Purtroppo sì, i problemi che possono essere associati all'esaurimento del modello della rendita petrolifera si sono accentuati. Il fatto che il Venezuela abbia avuto 100 anni di industria petrolifera e “statocentrismo” che hanno girato intorno al come si spartisce la rendita ha dato forma, non solo a un modello di stato e di partito, ma anche a una cultura politica e a immaginari collettivi del Venezuela come un paese ricco, di abbondanza, e la nozione che l'azione politica consistesse nell'organizzarsi per chiedere allo stato. Questa è la logica permanente. Nel processo bolivariano, nonostante molti discorsi che facevano immaginare che si andasse nella direzione contraria, quello che è stato fatto è stato accentuare tutto questo. Dal punto di vista economico, si è accentuata questa modalità coloniale di inserimento nell'organizzazione internazionale del lavoro. Il crollo dei prezzi del petrolio ha semplicemente messo a nudo il pericolo della dipendenza da una commodity il cui prezzo necessariamente fluttua.

Le critiche alla situazione della democrazia in Venezuela si sono accentuate con la presidenza di Nicolás Maduro. Perché? Come possiamo paragonare la situazione attuale con quella del governo di Hugo Chávez?

Prima di tutto bisogna tenere in considerazione cosa è successo nel passaggio da Chavez a Maduro. Io sono dell'opinione che la maggioranza dei problemi con cui facciamo i conti sono problemi che venivano accumulandosi con Chavez. Le analisi di parte della sinistra venezuelana, che rivendicano l'epoca di Chavez come l'epoca di gloria, in cui tutto funzionava bene, dove improvvisamente appare Maduro come un incompetente o un traditore, sono spiegazioni troppo manichee e che non permettono di approfondire quali sono le logiche più strutturali che portano alla crisi attuale. Il processo venezuelano, per dirla molto schematicamente, si è sempre sostenuto su due pilastri fondamentali: da una parte, la straordinaria leadership e capacità di comunicare di Chavez, che hanno generato una forza sociale; dall'altra parte, prezzi del petrolio che alcuni anni hanno superato i 100 dollari al barile. In forma quasi simultanea, nel 2013, questi due pilastri sono venuti meno: è morto Chavez e i prezzi del petrolio sono crollati. E il Re è rimasto nudo. È sembrato chiaro che la situazione fosse estremamente fragile, perché dipendeva da fattori dai quali non si poteva continuare a dipendere. Inoltre, ci sono differenze molto importanti tra la leadership di Chavez e quella di Maduro. Chavez era un leader con capacità di orientare e dare senso, però aveva anche una straordinaria leadership all'interno del governo bolivariano, di conseguenza quando decideva qualcosa, quella era la decisione. Questo genera una mancanza di dibattito e molti errori, però genera anche un’azione unitaria, diretta. Maduro non ha questa capacità, non l’ha mai avuta, e adesso nel governo ognuno tira acqua al suo mulino. D’altro canto, durante il governo di Maduro c'è stato un incremento della militarizzazione, forse perché Maduro non viene dal mondo militare, allora per garantirsi l'appoggio delle Forze Armate deve incorporarle e dargli più privilegi. Sono state create imprese militari, attualmente un terzo dei ministri e la metà dei governatori sono militari e si trovano in posti molto critici della gestione pubblica, dove ci sono stati i maggiori livelli di corruzione: la gestione delle valute straniere, i porti, la distribuzione di alimenti. Il fatto che siano in mano ai militari, rende più difficile che siano attività trasparenti, che la società sappia che cosa sta succedendo.
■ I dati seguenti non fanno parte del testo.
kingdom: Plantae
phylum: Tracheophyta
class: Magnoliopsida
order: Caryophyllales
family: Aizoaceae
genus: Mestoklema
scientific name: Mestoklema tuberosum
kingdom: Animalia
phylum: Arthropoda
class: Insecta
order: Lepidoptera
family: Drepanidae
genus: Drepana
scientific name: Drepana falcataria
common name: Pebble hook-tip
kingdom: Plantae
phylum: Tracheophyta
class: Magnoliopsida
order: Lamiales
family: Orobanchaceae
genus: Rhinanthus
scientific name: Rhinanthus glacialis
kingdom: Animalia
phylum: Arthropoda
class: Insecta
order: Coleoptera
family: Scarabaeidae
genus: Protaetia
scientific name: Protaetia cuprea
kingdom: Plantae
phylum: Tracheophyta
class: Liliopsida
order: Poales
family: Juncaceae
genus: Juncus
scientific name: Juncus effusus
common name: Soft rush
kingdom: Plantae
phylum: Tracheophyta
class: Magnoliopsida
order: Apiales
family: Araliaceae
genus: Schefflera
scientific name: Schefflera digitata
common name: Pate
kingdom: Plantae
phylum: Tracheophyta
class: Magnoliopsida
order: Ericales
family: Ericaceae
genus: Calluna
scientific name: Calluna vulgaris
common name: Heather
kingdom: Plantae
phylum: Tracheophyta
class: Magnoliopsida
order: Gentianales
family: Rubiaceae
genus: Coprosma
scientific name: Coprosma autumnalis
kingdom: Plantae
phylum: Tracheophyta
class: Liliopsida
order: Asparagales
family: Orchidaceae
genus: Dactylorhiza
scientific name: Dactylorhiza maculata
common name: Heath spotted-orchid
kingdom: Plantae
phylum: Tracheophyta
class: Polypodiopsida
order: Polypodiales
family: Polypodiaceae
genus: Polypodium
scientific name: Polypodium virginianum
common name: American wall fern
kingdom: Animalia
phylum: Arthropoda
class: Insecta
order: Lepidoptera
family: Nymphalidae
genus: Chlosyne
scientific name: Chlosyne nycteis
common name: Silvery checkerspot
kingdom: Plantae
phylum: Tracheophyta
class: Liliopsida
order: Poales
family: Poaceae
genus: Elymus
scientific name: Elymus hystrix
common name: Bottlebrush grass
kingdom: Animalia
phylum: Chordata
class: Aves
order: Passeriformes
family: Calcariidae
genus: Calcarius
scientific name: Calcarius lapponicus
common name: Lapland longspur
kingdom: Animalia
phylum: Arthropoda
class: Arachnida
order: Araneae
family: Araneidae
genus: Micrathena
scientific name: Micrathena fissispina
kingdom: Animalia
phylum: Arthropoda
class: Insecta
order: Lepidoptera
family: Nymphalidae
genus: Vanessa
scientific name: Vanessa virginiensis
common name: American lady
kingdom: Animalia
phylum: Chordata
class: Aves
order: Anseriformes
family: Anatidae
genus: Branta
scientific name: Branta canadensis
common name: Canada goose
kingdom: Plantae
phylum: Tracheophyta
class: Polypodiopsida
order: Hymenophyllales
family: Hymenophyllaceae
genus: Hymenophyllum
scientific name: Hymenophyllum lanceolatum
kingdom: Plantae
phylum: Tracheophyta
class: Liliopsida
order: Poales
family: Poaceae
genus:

Che cosa è successo con i processi di partecipazione sociale un tempo promossi dai governi bolivariani?

Oggi in Venezuela c'è una disarticolazione del tessuto della società. Dopo un'esperienza straordinariamente ricca di organizzazione sociale, di organizzazione di base, di movimenti, in relazione alla salute, alle telecomunicazioni, al possesso della terra urbana, all'alfabetizzazione che ha coinvolto milioni di persone e ha generato una cultura di solidarietà, di fiducia sulle capacità di incidere sul proprio futuro. Supponevamo che in momenti di crisi ci sarebbe stata la capacità collettiva di rispondere e invece no. Ovviamente, parlo a un livello molto generale, ci sono luoghi dove c'è una maggior capacità di autonomia e autogoverno. Ma in termini generali si può dire che la reazione che si vive oggi è più in termini competitivi, individualisti. A ogni modo, credo che sia rimasta una riserva che in qualsiasi momento può venire a galla.

Perché non si è potuta mantenere questa corrente di partecipazione e organizzazione?

Il processo è stato attraversato fin dall'inizio da una contraddizione molto seria, che è la contraddizione tra concepire l'organizzazione di base come processo di autogestione e autonomia, di costruzione di tessuto sociale dal basso verso l'alto, e il fatto che la maggior parte di queste organizzazioni fossero il risultato di politiche pubbliche, di promozione dall'alto, dello Stato. E questa contraddizione ha funzionato in modo differente in ogni esperienza. Dove c'era esperienza organizzativa previa, dove c'erano dirigenti comunali, c'era una capacità di affrontare lo Stato; non per rifiutarlo, ma per negoziare. Inoltre, a partire dal 2005 c'è una transizione del processo bolivariano da un qualcosa molto aperto, da un processo di ricerca di un modello di società diversa da quella sovietica e dal capitalismo liberale, alla decisione di adottare il modello socialista, intendendo il socialismo come statalismo. C'è stata molta influenza politico-ideologica di Cuba in questa conversione. Allora queste organizzazioni cominciano a essere pensate in termini di strumenti diretti dall'alto, e comincia a consolidarsi una cultura stalinista in relazione all'organizzazione popolare. E questo, ovviamente, ha prodotto la loro precarietà.

Com'è la situazione della democrazia in termini liberali?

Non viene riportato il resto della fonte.